The application of code clone technology accelerates code search, improves code reuse efficiency, and assists in software quality assessment and code vulnerability detection. However, the application of code clones also introduces software quality issues and increases the cost of software maintenance. As an important research field in software engineering, code clone has been extensively explored and studied by researchers, and related studies on various sub-research fields have emerged, including code clone detection, code clone evolution, code clone analysis, etc. However, there lacks a comprehensive exploration of the entire field of code clone, as well as an analysis of the trend of each sub-research field.

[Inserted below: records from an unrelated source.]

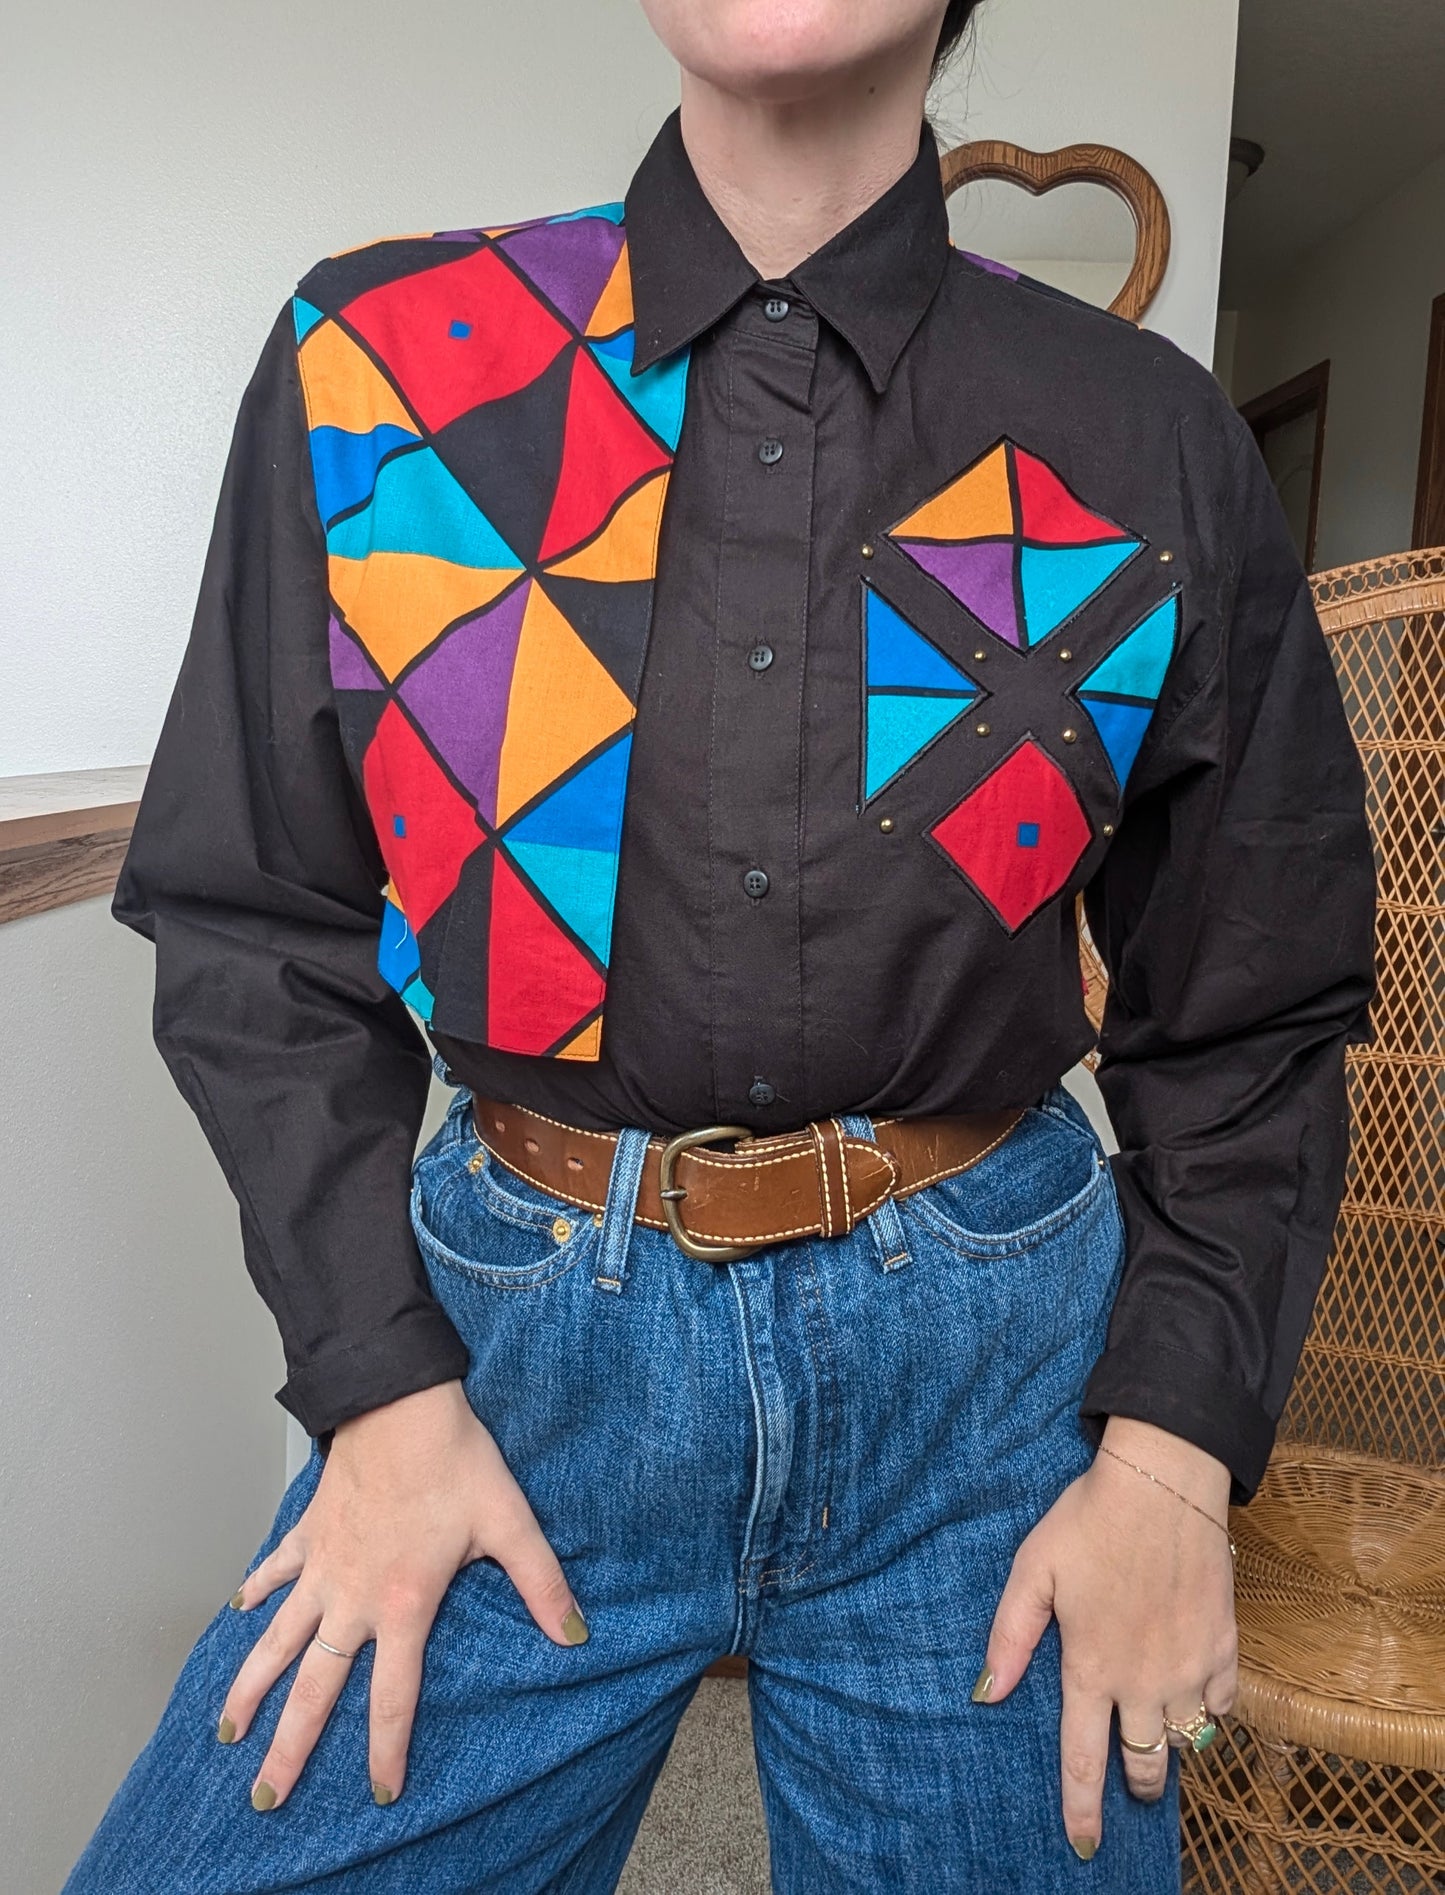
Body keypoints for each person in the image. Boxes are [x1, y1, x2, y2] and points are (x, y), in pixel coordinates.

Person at [65, 1, 1376, 1888]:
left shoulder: (1137, 428)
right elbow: (247, 918)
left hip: (996, 1397)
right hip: (497, 1374)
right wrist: (376, 1388)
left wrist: (1171, 1458)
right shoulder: (378, 368)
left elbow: (1249, 1006)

This paper collects related work of code clones in the past ten years. In summary, the contributions of this paper mainly include: (1) summarize and classify the sub-research fields of code clone, and explore the relative popularity and relation of these sub-research fields; (2) analyze the overall research trend of code clone and each sub-research field; (3) compare and analyze the difference between academy and industry regarding code clone research; (4) construct a network of researchers, and excavate the major contributors in code clone research field; (5) The list of popular conferences and journals was statistically analyzed. The popular research directions in the future include clone visualization, clone management, etc. For the clone detection technique, researchers can optimize the scalability and execution efficiency of the method, targeting particular clone detection tasks and contextual environments, or apply the technology to other related research fields continuously.